In the listing below, find each line that holds "stained" and list it.

■ Given information ■
------

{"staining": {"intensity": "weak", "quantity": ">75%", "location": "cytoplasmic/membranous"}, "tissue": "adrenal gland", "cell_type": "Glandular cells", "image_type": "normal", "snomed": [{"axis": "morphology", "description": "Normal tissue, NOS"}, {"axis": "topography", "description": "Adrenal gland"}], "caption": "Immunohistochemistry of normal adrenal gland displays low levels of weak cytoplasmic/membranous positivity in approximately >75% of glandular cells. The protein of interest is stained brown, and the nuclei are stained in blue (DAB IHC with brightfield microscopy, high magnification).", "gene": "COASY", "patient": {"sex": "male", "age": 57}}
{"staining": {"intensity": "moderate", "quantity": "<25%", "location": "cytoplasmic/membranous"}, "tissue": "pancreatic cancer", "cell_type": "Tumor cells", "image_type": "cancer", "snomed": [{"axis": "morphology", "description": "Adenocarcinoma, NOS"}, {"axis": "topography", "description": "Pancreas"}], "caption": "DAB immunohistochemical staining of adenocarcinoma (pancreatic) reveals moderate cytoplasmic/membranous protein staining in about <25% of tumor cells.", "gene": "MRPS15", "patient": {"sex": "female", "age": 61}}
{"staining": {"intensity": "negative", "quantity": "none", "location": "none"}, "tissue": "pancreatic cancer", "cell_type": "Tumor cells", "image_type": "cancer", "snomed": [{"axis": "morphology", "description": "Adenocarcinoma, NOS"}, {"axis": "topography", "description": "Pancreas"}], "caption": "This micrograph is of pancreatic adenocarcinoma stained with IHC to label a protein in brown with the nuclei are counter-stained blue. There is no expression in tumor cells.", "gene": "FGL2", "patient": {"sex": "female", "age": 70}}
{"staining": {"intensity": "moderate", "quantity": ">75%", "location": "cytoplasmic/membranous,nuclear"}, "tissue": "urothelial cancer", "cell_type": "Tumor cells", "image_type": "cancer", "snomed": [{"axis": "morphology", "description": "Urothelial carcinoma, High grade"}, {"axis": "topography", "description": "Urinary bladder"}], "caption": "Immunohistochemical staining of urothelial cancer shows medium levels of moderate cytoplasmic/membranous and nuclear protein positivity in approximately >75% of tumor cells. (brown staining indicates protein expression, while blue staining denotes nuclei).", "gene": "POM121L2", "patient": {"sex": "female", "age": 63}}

------

■ Written answer ■
{"staining": {"intensity": "weak", "quantity": ">75%", "location": "cytoplasmic/membranous"}, "tissue": "adrenal gland", "cell_type": "Glandular cells", "image_type": "normal", "snomed": [{"axis": "morphology", "description": "Normal tissue, NOS"}, {"axis": "topography", "description": "Adrenal gland"}], "caption": "Immunohistochemistry of normal adrenal gland displays low levels of weak cytoplasmic/membranous positivity in approximately >75% of glandular cells. The protein of interest is stained brown, and the nuclei are stained in blue (DAB IHC with brightfield microscopy, high magnification).", "gene": "COASY", "patient": {"sex": "male", "age": 57}}
{"staining": {"intensity": "negative", "quantity": "none", "location": "none"}, "tissue": "pancreatic cancer", "cell_type": "Tumor cells", "image_type": "cancer", "snomed": [{"axis": "morphology", "description": "Adenocarcinoma, NOS"}, {"axis": "topography", "description": "Pancreas"}], "caption": "This micrograph is of pancreatic adenocarcinoma stained with IHC to label a protein in brown with the nuclei are counter-stained blue. There is no expression in tumor cells.", "gene": "FGL2", "patient": {"sex": "female", "age": 70}}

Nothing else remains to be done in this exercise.